Since then questions have been raised that the package could violate EU competition rules. Belgium and Britain, where Opel also has production sites, complain it would unfairly favour saving German jobs.

But Rudi Kennes, the deputy head of GM Europe's works council, told AFP that he thought it was unlikely that Brussels would scupper the deal at this late stage.

"At the end of the day I don't think they will start over," he said. "On the 1st of November, Germany can ask for its money back. This could mean bankruptcy," the union leader warned.

GM is expected to ink the deal with Magna this week and Kennes believes US executives will not consider pulling out.

"GM has more than enough problems of its own," he said, referring to its recent restructuring in the United States.

But according to a report in the Wall Street Journal on Monday, General Motors is weighing up other options if the sale to the Canadian parts maker does collapse.

"While the automaker continues to prefer a sale to Magna, GM executives are prepared to move to its Plan B if that deal should fall through," the newspaper said, citing people familiar with the matter.

With 25,000 people employed by Opel in Germany, Chancellor Angela Merkel is known to be reluctant to reopen negotiations on the sale after intensively lobbying in favour of Magna.

"There is no need to question decisions that have already been taken," said German government spokesman Ulrich Wilhelm on Monday.

EU Competition Commissioner Neelie Kroes, however, has questioned the use of German public aid to support the transaction, saying there were "significant indications" that it was contingent on Magna winning the bidding for Opel.

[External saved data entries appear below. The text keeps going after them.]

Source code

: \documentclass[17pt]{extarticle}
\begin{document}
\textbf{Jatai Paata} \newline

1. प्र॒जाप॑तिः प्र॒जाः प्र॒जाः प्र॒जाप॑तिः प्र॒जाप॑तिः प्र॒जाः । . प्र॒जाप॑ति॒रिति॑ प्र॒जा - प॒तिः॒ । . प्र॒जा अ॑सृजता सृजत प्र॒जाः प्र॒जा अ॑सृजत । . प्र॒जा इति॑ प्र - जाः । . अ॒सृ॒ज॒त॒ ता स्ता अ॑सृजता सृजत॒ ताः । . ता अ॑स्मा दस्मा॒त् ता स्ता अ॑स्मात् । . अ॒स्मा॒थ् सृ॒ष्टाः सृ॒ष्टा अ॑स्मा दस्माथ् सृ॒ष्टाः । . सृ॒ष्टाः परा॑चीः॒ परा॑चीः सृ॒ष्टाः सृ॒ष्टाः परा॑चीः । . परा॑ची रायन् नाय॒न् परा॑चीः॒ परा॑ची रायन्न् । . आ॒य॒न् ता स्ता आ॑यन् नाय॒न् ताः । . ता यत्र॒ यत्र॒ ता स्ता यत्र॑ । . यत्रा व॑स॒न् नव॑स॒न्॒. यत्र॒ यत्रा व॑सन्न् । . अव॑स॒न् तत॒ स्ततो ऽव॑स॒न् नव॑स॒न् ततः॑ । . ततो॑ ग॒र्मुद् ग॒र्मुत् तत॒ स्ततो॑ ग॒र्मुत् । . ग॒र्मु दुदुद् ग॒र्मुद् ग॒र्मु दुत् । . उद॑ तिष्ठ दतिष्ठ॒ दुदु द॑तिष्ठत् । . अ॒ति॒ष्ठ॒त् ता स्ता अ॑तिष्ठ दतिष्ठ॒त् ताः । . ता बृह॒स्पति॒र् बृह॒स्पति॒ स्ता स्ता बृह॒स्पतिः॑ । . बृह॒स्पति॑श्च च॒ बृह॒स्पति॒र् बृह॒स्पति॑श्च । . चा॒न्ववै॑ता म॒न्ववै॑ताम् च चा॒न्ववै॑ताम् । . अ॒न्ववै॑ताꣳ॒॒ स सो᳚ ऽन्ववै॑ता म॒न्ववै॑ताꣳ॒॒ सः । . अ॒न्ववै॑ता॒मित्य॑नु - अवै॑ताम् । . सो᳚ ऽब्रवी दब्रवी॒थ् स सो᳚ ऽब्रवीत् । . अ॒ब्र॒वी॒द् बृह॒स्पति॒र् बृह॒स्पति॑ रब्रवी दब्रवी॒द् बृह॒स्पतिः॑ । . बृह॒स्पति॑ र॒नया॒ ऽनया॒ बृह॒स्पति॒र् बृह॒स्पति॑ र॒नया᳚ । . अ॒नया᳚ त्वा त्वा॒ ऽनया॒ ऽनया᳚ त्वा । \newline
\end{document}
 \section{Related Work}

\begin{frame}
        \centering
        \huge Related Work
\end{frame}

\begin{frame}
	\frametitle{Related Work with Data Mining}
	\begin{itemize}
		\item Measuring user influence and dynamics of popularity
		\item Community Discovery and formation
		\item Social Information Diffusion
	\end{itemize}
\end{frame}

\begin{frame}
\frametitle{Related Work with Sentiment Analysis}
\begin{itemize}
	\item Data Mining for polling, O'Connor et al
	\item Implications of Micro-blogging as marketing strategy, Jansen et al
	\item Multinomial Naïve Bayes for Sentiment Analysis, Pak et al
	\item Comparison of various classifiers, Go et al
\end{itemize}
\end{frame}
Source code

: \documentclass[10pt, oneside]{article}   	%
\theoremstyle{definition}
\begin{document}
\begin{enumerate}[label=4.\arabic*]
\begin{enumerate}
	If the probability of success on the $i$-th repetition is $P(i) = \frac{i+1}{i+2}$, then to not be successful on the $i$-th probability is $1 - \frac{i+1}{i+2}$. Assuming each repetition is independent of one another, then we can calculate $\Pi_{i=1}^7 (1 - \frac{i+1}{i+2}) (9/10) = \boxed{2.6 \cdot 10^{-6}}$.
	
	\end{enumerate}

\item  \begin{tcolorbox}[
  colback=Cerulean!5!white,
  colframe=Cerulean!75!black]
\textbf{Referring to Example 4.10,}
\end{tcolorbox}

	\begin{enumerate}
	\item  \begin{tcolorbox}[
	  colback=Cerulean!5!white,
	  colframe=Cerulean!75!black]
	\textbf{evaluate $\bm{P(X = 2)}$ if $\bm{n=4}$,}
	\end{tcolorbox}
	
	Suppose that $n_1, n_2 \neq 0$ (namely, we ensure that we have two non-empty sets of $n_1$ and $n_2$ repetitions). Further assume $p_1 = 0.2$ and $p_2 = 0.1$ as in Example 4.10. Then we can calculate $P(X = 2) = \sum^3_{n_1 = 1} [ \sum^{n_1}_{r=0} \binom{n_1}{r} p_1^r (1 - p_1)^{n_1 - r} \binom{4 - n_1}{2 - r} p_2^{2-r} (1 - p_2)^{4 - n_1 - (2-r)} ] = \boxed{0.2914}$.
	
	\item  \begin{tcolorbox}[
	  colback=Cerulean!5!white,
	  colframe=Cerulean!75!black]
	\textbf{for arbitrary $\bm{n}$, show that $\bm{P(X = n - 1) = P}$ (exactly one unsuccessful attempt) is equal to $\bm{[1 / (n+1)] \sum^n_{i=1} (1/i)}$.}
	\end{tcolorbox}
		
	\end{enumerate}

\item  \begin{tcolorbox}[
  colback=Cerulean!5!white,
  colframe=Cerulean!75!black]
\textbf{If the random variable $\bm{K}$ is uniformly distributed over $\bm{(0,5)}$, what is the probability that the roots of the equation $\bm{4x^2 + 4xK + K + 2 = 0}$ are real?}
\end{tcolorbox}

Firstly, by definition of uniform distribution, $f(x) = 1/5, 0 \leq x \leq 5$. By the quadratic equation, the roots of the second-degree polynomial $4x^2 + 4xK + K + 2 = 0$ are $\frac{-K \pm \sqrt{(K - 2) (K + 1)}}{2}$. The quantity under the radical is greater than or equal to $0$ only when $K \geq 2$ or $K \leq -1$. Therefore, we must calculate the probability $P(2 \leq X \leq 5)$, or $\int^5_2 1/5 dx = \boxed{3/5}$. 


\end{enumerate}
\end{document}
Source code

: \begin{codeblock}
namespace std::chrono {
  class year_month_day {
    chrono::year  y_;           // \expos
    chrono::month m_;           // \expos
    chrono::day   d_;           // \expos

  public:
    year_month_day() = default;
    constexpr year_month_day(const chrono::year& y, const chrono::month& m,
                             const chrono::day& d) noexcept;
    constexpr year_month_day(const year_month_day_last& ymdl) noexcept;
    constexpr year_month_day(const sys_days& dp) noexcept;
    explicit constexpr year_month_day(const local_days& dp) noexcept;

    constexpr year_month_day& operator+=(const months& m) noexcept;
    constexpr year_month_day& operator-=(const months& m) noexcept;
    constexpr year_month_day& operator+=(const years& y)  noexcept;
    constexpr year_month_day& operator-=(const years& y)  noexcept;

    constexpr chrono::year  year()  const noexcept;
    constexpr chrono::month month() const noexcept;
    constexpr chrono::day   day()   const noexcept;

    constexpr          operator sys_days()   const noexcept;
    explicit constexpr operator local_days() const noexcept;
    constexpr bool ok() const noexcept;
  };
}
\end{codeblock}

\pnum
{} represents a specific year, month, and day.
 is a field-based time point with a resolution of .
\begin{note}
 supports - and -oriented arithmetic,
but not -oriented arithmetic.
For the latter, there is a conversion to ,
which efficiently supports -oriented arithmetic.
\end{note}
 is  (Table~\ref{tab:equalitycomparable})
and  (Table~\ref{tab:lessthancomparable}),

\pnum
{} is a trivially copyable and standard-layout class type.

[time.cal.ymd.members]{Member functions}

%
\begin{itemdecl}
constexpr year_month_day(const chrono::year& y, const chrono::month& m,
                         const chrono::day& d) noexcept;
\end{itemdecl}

Berlin rebuffed those claims, writing to GM and Opel explaining that the aid would be available irrespective of which investor acquired the brand, European Commission spokesman Jonathan Todd told reporters on Monday.

Todd said the Commission was yet to receive "the precise details concerning the financial arrangements" from the German government.

Frank Schwope, an automotive analyst with German bank NordLB, told AFP that the way that the sale has been conducted was "bizarre".

"Other bidders such as RHJ International and (Chinese automaker) BAIC were ignored. In principle, that breaches European law," he said.

Schwope said that he still expects EU regulators to give Magna the green light to buy Opel.

If they failed to do so, "Brussels would make itself very unpopular," he explained. "A new delay would put Opel in danger."

Meanwhile, German media on Monday showed little concern that the deal could collapse.

"The European Commission has done its job. Whether those words are followed by action, that is another story," the Frankfurter Allgemeine Zeitung wrote in an editorial.

The newspaper questioned whether Commission president Jose Manuel Barroso had the appetite to battle it out with the German government over the sale.

"If the Commission had accepted the deal without saying a word, we would have been no longer able to take it seriously (in its role) as the guardian of free competition in Europe," wrote the Financial Times Deutschland.

"(Nevertheless) it is clear that it is not industrial common sense that lies behind Opel's reorganisation plan but rather the political will to save as many German jobs as possible," the financial daily concluded.